Extracted text Start Marker
# ISO - Extremely Low Fat Diet for Pancreatitis



## Gso2Ydk (Nov 3, 2012)

My friend has had half of his pancreas removed and is now diabetic as a result. He does well controlling his diet for the diabetes but he still gets severe pancreatitis attacks. His diet must be extremely low fat and reasonably low sugar, carb. Anyone have any ideas and recipes? It is hard to watch him eat soup all the time and terribly discouraging for him.


----------



## GotGarlic (Nov 4, 2012)

Hi. I would suggest your friend ask his doctor for a referral to a registered dietician for a consultation. An RD can work with him and his doctor to develop an appropriate diet that takes his medical and nutritional needs into account. Hope this helps.


----------



## Dawgluver (Nov 4, 2012)
Extracted text End Marker
_Exercise 1_: Which usernames post in the pancreatitis diet thread? List every one.
_Exercise 2_: Do these statements agree with the pancreatitis diet thread? Answer yes or no for each and quote the deciding words. (a) The friend had his entire pancreas removed. (b) The friend still has severe pancreatitis attacks. (c) GotGarlic recommends a consultation with a registered dietician.
_Exercise 3_: Write the next part of the pancreatitis diet thread, picking up right after its last line.
The rows are separate material and have nothing to do with the thread on a low-fat diet for pancreatitis.
Given information Start Marker
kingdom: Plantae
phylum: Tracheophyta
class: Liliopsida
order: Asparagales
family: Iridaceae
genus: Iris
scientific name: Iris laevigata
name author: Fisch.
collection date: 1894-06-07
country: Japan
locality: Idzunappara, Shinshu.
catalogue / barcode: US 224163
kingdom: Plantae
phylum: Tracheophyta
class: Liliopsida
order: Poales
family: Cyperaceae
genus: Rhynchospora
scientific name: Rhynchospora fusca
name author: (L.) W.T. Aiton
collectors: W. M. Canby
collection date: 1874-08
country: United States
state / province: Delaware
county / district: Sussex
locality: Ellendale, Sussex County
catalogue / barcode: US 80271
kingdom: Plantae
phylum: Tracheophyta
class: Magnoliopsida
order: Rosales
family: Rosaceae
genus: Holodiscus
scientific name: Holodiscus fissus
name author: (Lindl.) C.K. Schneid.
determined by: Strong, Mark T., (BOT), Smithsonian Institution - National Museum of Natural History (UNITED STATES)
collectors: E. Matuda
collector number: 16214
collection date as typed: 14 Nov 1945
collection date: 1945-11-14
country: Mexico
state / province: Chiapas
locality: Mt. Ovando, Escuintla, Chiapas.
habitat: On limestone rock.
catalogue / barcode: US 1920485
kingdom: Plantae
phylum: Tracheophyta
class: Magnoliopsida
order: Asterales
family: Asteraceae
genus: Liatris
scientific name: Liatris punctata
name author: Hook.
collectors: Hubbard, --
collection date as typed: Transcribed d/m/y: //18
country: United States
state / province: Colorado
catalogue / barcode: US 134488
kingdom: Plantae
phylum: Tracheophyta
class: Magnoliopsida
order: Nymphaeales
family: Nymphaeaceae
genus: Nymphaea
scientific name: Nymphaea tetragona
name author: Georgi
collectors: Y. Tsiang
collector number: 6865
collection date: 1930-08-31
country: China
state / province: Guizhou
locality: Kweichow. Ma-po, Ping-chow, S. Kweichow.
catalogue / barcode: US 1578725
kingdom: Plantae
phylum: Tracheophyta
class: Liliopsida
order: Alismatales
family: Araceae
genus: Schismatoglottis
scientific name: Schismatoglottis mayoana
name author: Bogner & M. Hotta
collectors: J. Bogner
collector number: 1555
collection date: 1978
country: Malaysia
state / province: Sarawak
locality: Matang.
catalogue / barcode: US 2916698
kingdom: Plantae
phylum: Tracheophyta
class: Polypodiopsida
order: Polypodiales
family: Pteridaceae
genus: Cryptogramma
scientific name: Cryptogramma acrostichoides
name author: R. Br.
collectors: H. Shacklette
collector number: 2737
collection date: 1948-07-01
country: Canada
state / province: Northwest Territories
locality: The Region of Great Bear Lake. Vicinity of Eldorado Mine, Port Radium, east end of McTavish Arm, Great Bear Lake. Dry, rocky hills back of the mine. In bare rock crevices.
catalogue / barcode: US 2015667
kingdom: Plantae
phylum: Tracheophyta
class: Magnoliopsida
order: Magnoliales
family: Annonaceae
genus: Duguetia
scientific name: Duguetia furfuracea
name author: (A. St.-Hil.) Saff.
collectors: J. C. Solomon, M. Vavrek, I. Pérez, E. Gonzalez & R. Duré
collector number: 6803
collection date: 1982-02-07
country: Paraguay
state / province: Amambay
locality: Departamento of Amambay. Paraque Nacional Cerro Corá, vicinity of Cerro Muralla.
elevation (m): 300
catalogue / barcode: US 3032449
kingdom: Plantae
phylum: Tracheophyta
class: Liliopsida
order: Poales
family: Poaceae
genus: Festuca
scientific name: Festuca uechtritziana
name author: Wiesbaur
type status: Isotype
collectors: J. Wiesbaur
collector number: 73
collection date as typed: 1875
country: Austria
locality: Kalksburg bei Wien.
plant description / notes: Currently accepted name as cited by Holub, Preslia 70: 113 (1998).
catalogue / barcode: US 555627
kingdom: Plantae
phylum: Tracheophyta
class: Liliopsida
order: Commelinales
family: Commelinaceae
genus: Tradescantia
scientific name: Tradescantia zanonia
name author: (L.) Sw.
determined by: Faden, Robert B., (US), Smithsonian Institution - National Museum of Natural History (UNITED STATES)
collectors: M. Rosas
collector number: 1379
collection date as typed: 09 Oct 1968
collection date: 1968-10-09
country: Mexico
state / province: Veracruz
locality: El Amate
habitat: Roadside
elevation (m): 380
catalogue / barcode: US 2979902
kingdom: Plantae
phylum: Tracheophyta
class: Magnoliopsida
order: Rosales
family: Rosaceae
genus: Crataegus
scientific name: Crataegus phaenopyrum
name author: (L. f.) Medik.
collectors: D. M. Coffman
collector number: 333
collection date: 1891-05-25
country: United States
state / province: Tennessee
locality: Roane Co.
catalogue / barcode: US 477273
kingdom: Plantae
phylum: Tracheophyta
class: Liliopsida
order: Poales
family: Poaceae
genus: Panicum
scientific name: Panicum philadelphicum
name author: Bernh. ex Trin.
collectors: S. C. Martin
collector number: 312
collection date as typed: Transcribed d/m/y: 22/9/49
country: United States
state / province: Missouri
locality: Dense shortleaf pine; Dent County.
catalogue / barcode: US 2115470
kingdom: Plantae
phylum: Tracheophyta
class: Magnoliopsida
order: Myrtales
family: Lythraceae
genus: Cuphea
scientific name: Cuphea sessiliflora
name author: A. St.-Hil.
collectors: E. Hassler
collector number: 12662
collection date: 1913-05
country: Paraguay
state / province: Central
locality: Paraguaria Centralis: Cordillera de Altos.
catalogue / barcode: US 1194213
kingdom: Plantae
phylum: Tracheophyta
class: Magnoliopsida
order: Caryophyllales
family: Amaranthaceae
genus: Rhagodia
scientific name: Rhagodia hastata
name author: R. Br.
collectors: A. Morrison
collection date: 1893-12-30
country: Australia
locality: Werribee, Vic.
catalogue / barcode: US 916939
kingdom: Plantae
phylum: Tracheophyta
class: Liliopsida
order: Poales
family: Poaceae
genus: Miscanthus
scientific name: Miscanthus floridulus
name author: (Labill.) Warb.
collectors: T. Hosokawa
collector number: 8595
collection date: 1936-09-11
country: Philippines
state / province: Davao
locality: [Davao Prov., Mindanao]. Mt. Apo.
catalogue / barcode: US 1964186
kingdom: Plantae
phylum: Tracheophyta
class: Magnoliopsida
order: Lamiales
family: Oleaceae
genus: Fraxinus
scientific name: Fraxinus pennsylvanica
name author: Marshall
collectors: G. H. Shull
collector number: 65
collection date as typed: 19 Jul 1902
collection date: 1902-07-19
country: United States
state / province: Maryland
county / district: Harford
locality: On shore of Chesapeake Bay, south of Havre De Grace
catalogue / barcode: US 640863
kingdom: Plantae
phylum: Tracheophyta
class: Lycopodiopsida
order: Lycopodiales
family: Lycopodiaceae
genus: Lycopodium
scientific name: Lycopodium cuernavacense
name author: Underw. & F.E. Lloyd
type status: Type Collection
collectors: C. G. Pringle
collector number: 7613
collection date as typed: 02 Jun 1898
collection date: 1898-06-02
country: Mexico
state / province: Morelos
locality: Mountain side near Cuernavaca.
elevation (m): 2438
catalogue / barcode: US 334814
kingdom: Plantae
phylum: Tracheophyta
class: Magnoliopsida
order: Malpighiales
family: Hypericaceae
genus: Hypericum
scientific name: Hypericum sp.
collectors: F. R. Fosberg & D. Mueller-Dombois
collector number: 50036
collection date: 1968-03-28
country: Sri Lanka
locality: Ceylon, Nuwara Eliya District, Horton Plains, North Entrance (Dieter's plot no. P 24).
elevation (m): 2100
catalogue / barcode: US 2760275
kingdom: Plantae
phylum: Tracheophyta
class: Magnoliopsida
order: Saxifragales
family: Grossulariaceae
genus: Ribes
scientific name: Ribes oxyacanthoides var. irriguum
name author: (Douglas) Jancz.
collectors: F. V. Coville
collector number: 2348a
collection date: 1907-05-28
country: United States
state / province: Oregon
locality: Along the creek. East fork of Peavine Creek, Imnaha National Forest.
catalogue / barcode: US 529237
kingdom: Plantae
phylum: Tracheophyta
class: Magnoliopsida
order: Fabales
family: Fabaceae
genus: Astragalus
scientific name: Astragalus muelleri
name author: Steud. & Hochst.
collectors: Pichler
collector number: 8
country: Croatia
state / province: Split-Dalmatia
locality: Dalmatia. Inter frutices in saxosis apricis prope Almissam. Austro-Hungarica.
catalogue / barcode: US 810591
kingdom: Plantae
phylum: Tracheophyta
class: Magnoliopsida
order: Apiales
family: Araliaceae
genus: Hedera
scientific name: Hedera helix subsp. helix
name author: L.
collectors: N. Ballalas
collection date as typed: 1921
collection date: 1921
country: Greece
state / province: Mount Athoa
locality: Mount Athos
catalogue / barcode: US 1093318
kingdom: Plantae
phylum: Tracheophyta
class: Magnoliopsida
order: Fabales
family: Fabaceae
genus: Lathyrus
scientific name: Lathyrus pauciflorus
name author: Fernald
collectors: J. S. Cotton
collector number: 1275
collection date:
Given information End Marker
_Answer area 1_: Gso2Ydk, GotGarlic, Dawgluver

_Answer area 2_:
(a) No: "My friend has had half of his pancreas removed"
(b) Yes: "he still gets severe pancreatitis attacks"
(c) Yes: "ask his doctor for a referral to a registered dietician for a consultation"

_Answer area 3_:
GotGarlic said:
			
		

> Hi. I would suggest your friend ask his doctor for a referral to a registered dietician for a consultation. An RD can work with him and his doctor to develop an appropriate diet that takes his medical and nutritional needs into account. Hope this helps.



+1


----------



## lyndalou (Nov 4, 2012)

+2 We are not qualified to help you with something as serious as this.


----------



## CWS4322 (Nov 4, 2012)

Welcome to DC. and +3. This is complicated and a registered dietician/nutritionist is the best bet for your friend. His doctor should refer him to the same so that he can have a menu designed to meet his specific dietary needs.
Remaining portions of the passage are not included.